» **Task to carry out**:
How many lines of the listing below contain the string "True", matching case exactly? Reply with the number only.
Segment Start: Supplied material
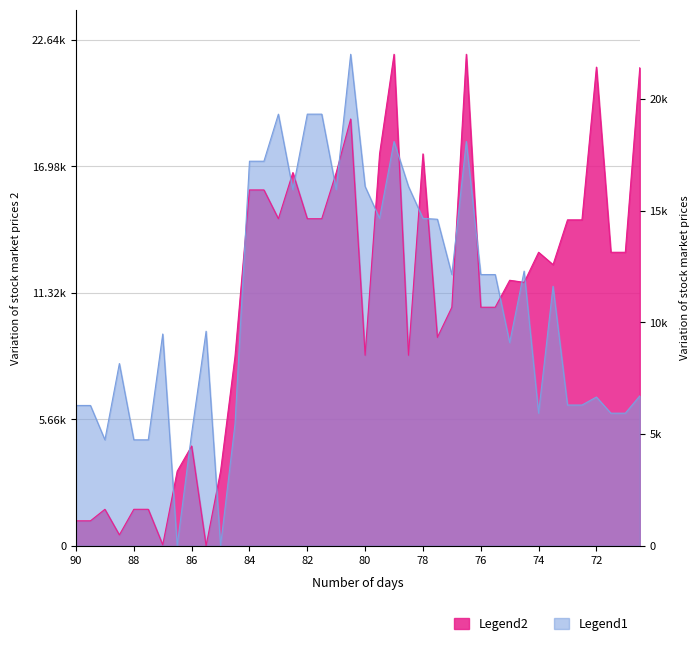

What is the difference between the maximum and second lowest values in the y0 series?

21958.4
Segment End: Supplied material
Segment Start: Supplied material
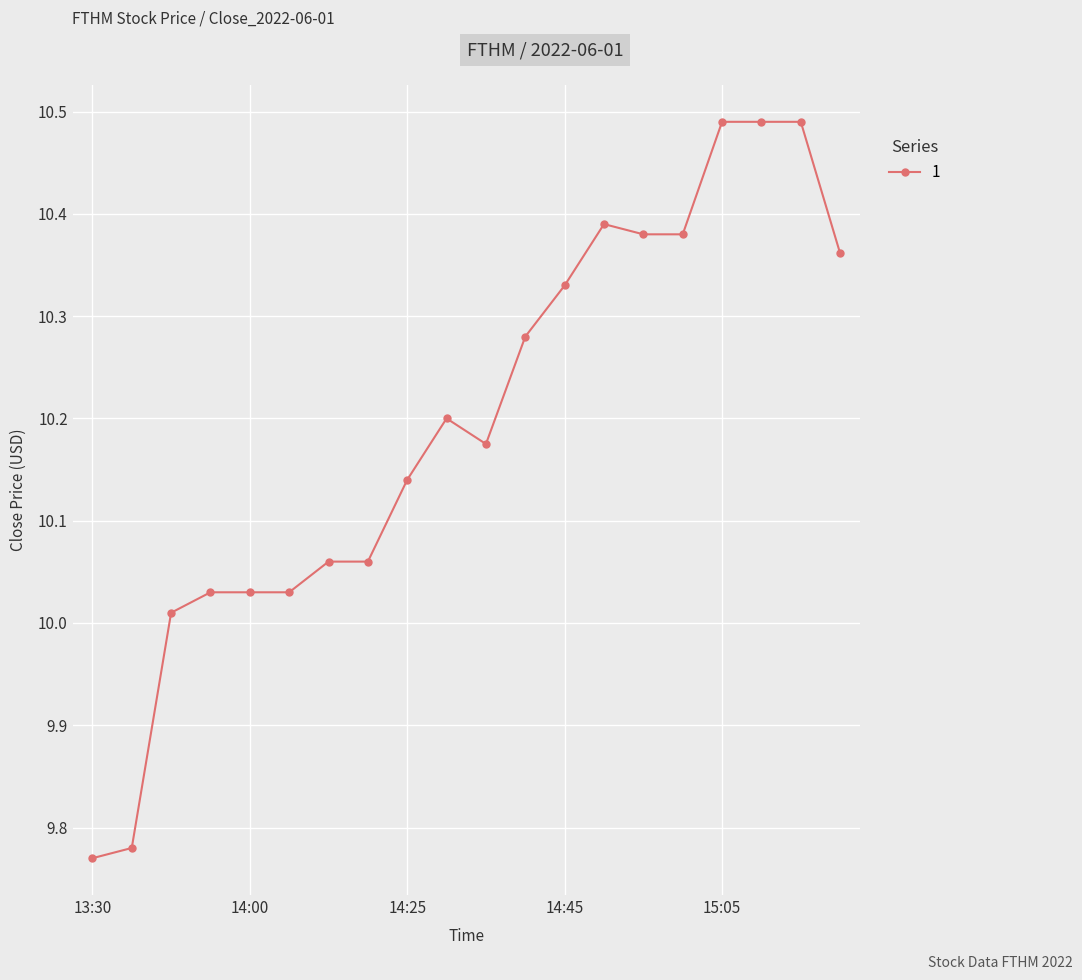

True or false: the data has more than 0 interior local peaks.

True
Segment End: Supplied material
Segment Start: Supplied material
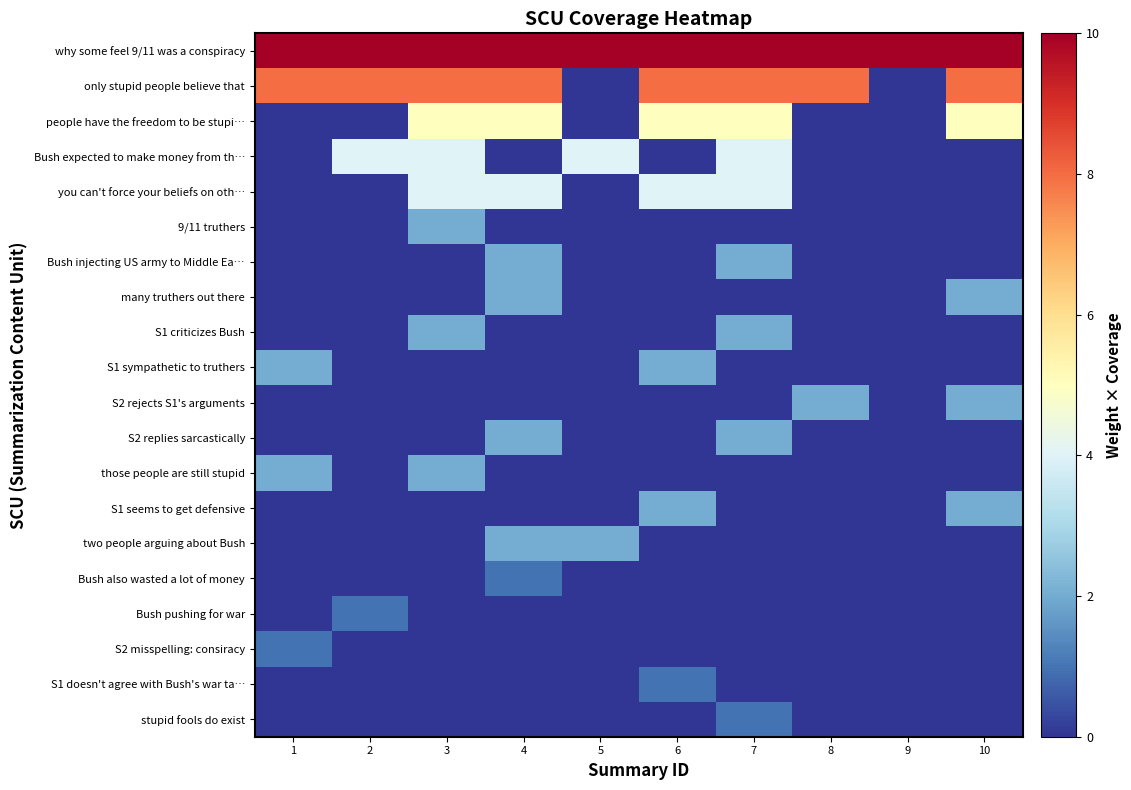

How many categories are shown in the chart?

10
Segment End: Supplied material
» **Your response**:
2